В настоящей статье я обращаюсь именно к той работе Маркса, которая оказалась камнем преткновения для Сартра, — к «Восемнадцатому брюмера Луи Бонапарта». Я постараюсь показать, что целый ряд проблем, которые сегодня без всякого колебания могли бы быть причислены к разряду экзистенциальных, были сформулированы Марксом с удивительной четкостью и бескомпромиссностью /186/ именно потому, что он не был экзистенциалистом.[5]
***
В начале 1852 года Ф. Энгельс опубликовал в чартистском еженедельнике «Заметки для народа» статью «Действительные причины относительной пассивности французских пролетариев в декабре прошлого года». В ней говорилось:
«Со 2 декабря прошлого года весь интерес, который только способна возбудить иностранная или, по крайней мере, европейская политика, привлек к себе удачливый и беззастенчивый игрок — Луи-Наполеон Бонапарт… И действительно, есть что-то поразительное в том, что произошло: сравнительно безвестный авантюрист, вознесенный игрой случая на пост главы исполнительной власти великой республики, захватывает между заходом и восходом солнца важнейшие пункты столицы, выметает парламент точно мусор, за два дня подавляет восстание в столице, в течение двух недель усмиряет волнения в провинции, навязывает себя в результате показных выборов целому народу и немедленно же устанавливает конституцию, вручающую ему всю власть в государстве. Подобного случая и подобного позора не знал еще ни один народ, с тех пор как преторианские легионы гибнущего Рима выставили Империю на торги, продавая ее тому, кто больше заплатит».[6]
Энгельс достаточно точно описывает исходную задачу, с которой столкнулся автор «Восемнадцатого брюмера»: задачу объяснения государственного переворота, героем которого оказалась личность, абсолютно не соизмеримая с действительным историческим масштабом этого переворота и его значением для судеб страны.

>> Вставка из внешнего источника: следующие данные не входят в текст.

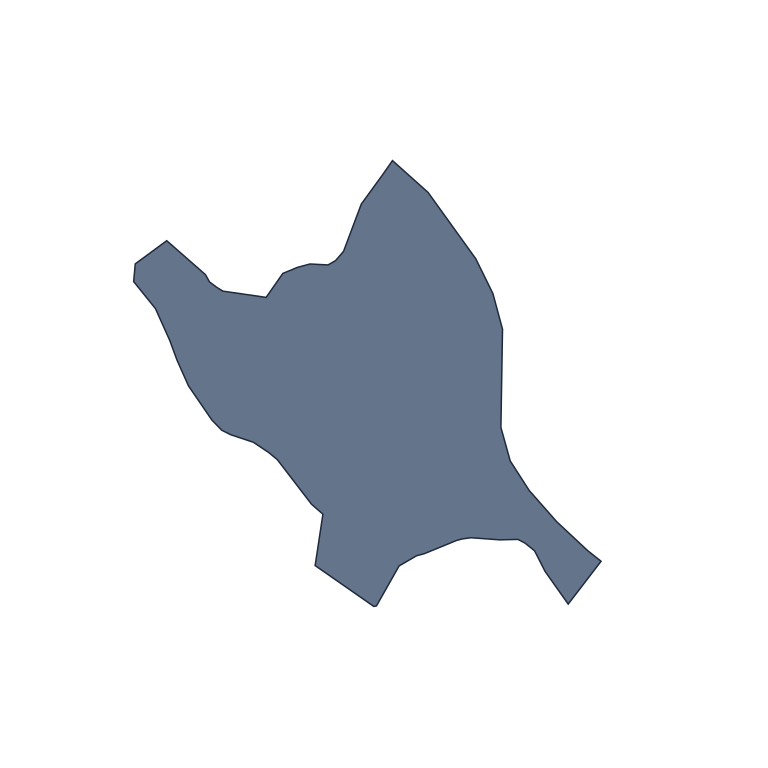 Pemagatsel, Equal Earth projection, rotated 119°
{"feature_id": "BTN-2491", "entity_name": "Pemagatsel", "entity_type": "District", "adm_level": 1, "iso_a3": "BTN", "parent_name": "Bhutan", "parent_adm1": "", "projection": "equal_earth", "projection_center": [91.365, 27.001], "detail": "fine", "context": "isolated", "style": "filled", "palette": "slate", "viewbox_px": 768, "rotation_deg": 119, "n_neighbors": 0, "source": "natural_earth", "source_scale": "10m", "svg_char_len": 843}
<svg xmlns="http://www.w3.org/2000/svg" viewBox="0 0 768 768"><g transform="rotate(119 384 384)"><path d="M433.8,108.2L487.2,116.2L469.8,152.3L456.9,171.4L454.8,183.6L455.0,191.5L464.3,207.4L476.3,233.4L481.7,240.6L485.8,244.8L513.0,266.6L518.5,272.3L535.8,282.6L581.7,283.0L583.5,285.1L576.2,356.2L527.5,374.3L524.3,389.1L501.9,440.6L499.8,451.8L498.3,470.0L502.7,493.4L503.1,503.5L499.0,517.0L480.5,554.0L463.5,576.6L449.7,592.6L439.9,605.7L428.9,620.4L415.8,652.6L399.5,659.8L364.0,643.5L374.9,593.2L379.3,586.1L380.5,577.5L380.9,570.0L365.4,529.1L336.3,526.1L324.0,516.3L314.9,506.9L307.0,490.7L299.6,486.2L287.6,483.7L237.6,491.1L201.9,486.7L184.5,484.9L195.1,438.3L230.0,364.4L252.1,332.6L278.6,306.9L365.3,260.7L390.1,236.3L406.8,205.2L420.7,166.2L431.0,125.1L433.8,108.2Z" fill="#64748b" stroke="#1e293b" stroke-width="1.5"/></g></svg>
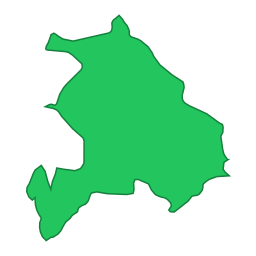 outline of Akershus
{"feature_id": "NOR-917", "entity_name": "Akershus", "entity_type": "County", "adm_level": 1, "iso_a3": "NOR", "parent_name": "Norway", "parent_adm1": "", "projection": "robinson", "projection_center": [11.148, 60.053], "detail": "fine", "context": "isolated", "style": "filled", "palette": "green", "viewbox_px": 256, "rotation_deg": 0, "n_neighbors": 0, "source": "natural_earth", "source_scale": "10m", "svg_char_len": 2139}
<svg xmlns="http://www.w3.org/2000/svg" viewBox="0 0 256 256"><path d="M227.9,159.7L224.0,162.3L223.1,169.1L224.9,172.0L229.3,175.8L216.8,176.6L208.9,179.5L205.3,182.1L203.6,183.7L202.8,185.3L202.9,186.8L202.7,188.6L202.1,190.4L200.5,192.6L198.9,194.4L197.2,195.2L192.0,196.1L188.1,201.1L174.2,212.0L170.6,211.8L169.8,211.3L168.8,210.0L171.1,206.4L171.2,205.1L170.8,203.3L169.8,201.9L167.7,199.7L166.0,198.5L164.2,197.7L161.7,197.2L158.8,196.2L155.3,194.5L151.4,189.9L148.5,183.9L138.4,179.5L134.9,179.6L133.6,183.1L134.0,189.5L133.1,193.4L126.7,194.5L107.3,193.7L96.7,191.9L91.3,193.1L90.4,194.7L88.2,200.9L86.7,202.9L85.5,204.1L81.7,205.7L78.8,207.8L78.3,208.5L77.4,211.9L72.2,215.4L70.1,218.3L66.4,221.4L64.8,223.4L62.2,228.0L61.0,230.5L58.1,233.9L53.0,237.2L52.5,237.3L51.2,237.1L46.1,240.6L45.4,239.5L43.9,238.3L42.3,236.4L40.4,232.0L39.6,227.4L39.8,222.7L41.3,218.2L38.7,214.0L36.7,209.7L35.4,204.5L35.0,197.6L32.3,200.1L29.0,197.1L26.7,191.7L27.1,187.3L29.3,183.6L33.1,174.0L35.1,170.1L41.3,165.4L45.1,171.3L47.8,181.5L50.8,189.3L52.4,181.6L55.4,174.0L56.8,168.0L63.3,169.2L75.1,170.7L80.2,168.7L81.4,167.5L83.7,163.8L84.0,162.1L84.1,141.1L83.1,137.9L72.7,128.8L61.6,116.3L58.5,111.6L56.4,109.8L53.4,108.5L45.3,106.7L49.6,104.5L51.7,104.3L54.9,105.3L55.9,104.5L56.6,103.8L59.8,94.2L63.6,87.8L66.3,84.5L80.9,70.0L82.0,68.1L82.3,67.1L81.9,63.8L72.5,55.1L68.4,52.3L65.2,51.6L47.3,50.0L46.1,49.5L45.8,48.4L46.4,46.1L48.4,42.4L50.7,36.0L51.0,34.7L53.8,33.2L56.1,34.5L57.8,35.9L62.0,38.5L63.2,39.1L73.2,41.1L108.7,33.0L110.7,31.8L111.5,30.6L112.1,28.2L112.1,26.3L111.9,22.9L112.7,21.2L113.4,20.1L118.9,15.6L119.1,15.4L122.6,19.4L124.1,22.1L126.9,25.4L128.2,28.1L129.3,31.1L129.3,34.7L130.3,36.1L131.1,36.8L138.2,39.3L141.0,40.9L148.1,46.8L152.1,52.7L153.9,56.6L159.9,64.9L172.1,74.9L183.0,82.0L183.7,84.3L184.1,87.6L182.1,95.6L182.5,99.6L183.5,101.5L185.0,103.1L189.2,105.7L206.7,113.8L219.2,122.9L222.4,124.5L222.7,125.2L223.1,127.5L222.8,132.4L222.2,133.6L221.3,135.3L221.0,136.1L220.9,137.0L222.8,149.9L223.7,153.5L224.9,155.9L226.2,157.8L227.7,159.6L227.8,159.7L227.9,159.7Z" fill="#22c55e" stroke="#15803d" stroke-width="1.5"/></svg>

В конце 1851 — начале 1852 года вся либеральная, буржуазно-республиканская и демократическая пресса билась над задачей сглаживания, устранения этого парадокса. Она пыталась возвысить личность Луи-Наполеона /187/ до размеров совершенного им узурпаторского деяния, то есть в форме критики и морального обличения создавала культ личности Бонапарта, делала его великим в качестве «военного деспота, предателя… душителя печати и т. п.».[7] Ярким примером этой уничижительной переоценки явился памфлет В. Гюго «Наполеон маленький». Виктор Гюго, — писал по этому поводу Маркс, — ограничивается едкими и остроумными выпадами против ответственного издателя государственного переворота. Самое событие изображается у него, как гром с ясного неба. Он видит в нем лишь насильственное деяние одного человека. Он не замечает, что возвеличивает этого человека, вместо того чтобы умалить его, приписывая ему беспримерную во всемирной истории мощь личной инициативы.[8] Таков и вообще был бумерангов эффект крикливой хулы и добродетельного негодования, обрушившийся на голову новоявленного кандидата во французские императоры.
Отличительная особенность «Восемнадцатого брюмера» состоит в том, что в этом произведении кричащее несоответствие между индивидуальными возможностями Луи-Наполеона и теми действиями, которые ему удалось совершить в декабре 1851 года, не сглаживается, а подвергается анализу именно в качестве исторического противоречия.
Строго говоря, в работе Маркса президент Второй французской республики, узурпатор и кандидат в императоры вообще не принимается в качестве личности, если иметь в виду не обыденное, а требовательное, философское употребление этого понятия. Поведение Луи Бонапарта описывается и объясняется здесь без всякого обращения к таким специфически личностным характеристикам, как самосознание, совесть и ответственность за определенные убеждения.